There are also the potential distractions of life ‘in the fast lane’. Hamilton is young, passably good-looking (even if he still looks about 12), and now fairly wealthy - with a bucketload of big-money endorsements no doubt waiting to be signed. He’s surrounded by very attractive women who seem to have a thing about racing drivers and who will no doubt want to be shown a good time. Racing drivers are in some ways perfect company for aspiring models since they’re probably not allowed to eat either. After all, there’s no point in some engineering whizzkid shaving thousandths of a second off the car’s lap-time only for some lard-arse to get behind the wheel.
Let’s hope for the sake of his career that Hamilton turns out to be as single-minded and, frankly, boring as Michael Owen - or the pants-wetting eulogies of the British media will seem like premature congratulation.

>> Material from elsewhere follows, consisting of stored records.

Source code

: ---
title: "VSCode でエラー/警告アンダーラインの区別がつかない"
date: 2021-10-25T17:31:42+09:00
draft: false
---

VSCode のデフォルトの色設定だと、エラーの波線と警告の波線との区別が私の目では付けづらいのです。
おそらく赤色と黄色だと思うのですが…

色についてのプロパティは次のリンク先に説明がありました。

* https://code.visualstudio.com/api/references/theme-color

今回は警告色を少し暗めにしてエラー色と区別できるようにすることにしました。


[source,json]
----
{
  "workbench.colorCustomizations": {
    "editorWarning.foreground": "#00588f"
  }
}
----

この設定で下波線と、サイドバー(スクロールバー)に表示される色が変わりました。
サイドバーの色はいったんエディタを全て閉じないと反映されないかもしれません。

Still, ‘boring’ shouldn’t be a stretch for someone in such a dull sport. Driving a Formula One car must be fantastic. They’re fast, they look cool and they’re almost pointlessly noisy. When I was young, they experimented with motor racing on the streets of my hometown, Birmingham. Even a mile-and-a-half away, the sound of cars hurtling past the Central Mosque was pretty loud. Hitting 200mph on the straight, or whizzing round tight bends at speeds that would get your licence taken off you if you did them on the motorway, is about as thrilling as it gets.
Watching such cars going round and round for 70-odd laps is as dull as ditchwater. On a Sunday afternoon, even the EastEnders omnibus is a rollercoaster ride of thrills in comparison.
This is Formula One, where they can have lengthy conversations about how much fuel they’ve got, what kind of tyres they’re using or whether they will stop once or twice. That’s the kind of conversation I have with the missus when we’re on the motorway: to stop once, but make it a really good one - say, a service station with a Marks and Spencer Simply Food that sells really nice sandwiches - or stop twice and slum it with whatever swill passes for coffee from Wimpy these days.
This is the sport which is supposed to be at the cutting edge of automotive technology but seems to devote inordinate energy to concocting rules to make the cars go slower. If you happen to be in one of the top cars - basically, a McLaren or a Ferrari - the object of the exercise is to get to the first corner in front and only take as many pit stops as your main rival. Then, unless the pit crew manage to set fire to the car, the rest of the race is a procession.
It’s not even that dangerous, anymore. In a sport where the very best have been killed (like Ayrton Senna in 1994) or burnt to within an inch of their lives (like Niki Lauda in 1976), Sunday’s race was notable for a hair-raising crash in which the driver, Robert Kubica, suffered a slight concussion and a sprained ankle. No one wants to see people hurt, of course; but the feeling that drivers were operating at the limits of personal safety certainly gave the sport some edge in the past.
Perhaps I’m being churlish. After all, given that Hamilton’s only serious competition at the moment appears to be his teammate Alonso, the grand prix season is already turning into a two-horse race. So, much like the Premiership, then.
Rob Lyons is deputy editor of spiked.